Le jeune homme obéit docilement, mais demande sur un ton décidé :

« Quand est-ce que je pourrai sortir ?

- D'ici quelques jours, je pense, répond l'homme en blanc.

- Il en est hors de question ! Je veux sortir demain ! s'écrie Hikari, en essayant de se lever à nouveau. »

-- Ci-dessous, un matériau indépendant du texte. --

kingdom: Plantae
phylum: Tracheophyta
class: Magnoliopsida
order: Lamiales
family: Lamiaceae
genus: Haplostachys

Marine a le réflexe de s'approcher de lui pour le soutenir. Elle s'adresse alors au médecin d'une voix qu'elle veut conciliante :

« Mais Docteur, si vous pensez qu'Hikari va mieux, ne pourrait-il pas quitter la clinique plus tôt, si je vous garantis que quelqu'un s'occupera des soins qu'il doit encore recevoir ? »

Le jeune Pégase lance un regard reconnaissant à sa bienfaitrice, bien qu'il semble également surpris par une telle proposition.

«A vrai dire, si vous pouvez effectivement assurer le suivi des soins, je pense qu'il n'y a aucune contre-indication réellement justifiée à l'encontre de cette demande, si c'est vraiment ce que vous désirez.

- Oui, c'est ce que je souhaite, rétorque Hikari, avec fermeté.

- Alors dans ce cas, je vais signer votre autorisation de sortie pour demain. Mais vous devez me promettre de suivre mes instructions en ce qui concerne la prise en charge de vos dernières blessures.

- Soyez rassuré, Docteur, j'y veillerai personnellement, insiste le chevalier de l'Aigle, en adressant un sourire bienveillant à son fils.

- Entendu. Je vous envoie l'infirmière tout de suite pour qu'elle vous explique l'ensemble de la marche à suivre », conclut le médecin, en quittant la chambre sans prêter davantage attention à ses occupants.

Hikari regarde Marine un long moment, sans parler. Il a la certitude qu'elle semble vraiment se préoccuper de lui, et il n'en ressent pas la moindre gêne, ni aucun étonnement. Bien au contraire. Il trouve même cela naturel, évident.

Il ne comprend pas vraiment pourquoi, mais il se sent très proche d'elle, de plus en plus proche, et il est heureux de la savoir auprès de lui. Comme si elle avait toujours été là, quelque part, tout près.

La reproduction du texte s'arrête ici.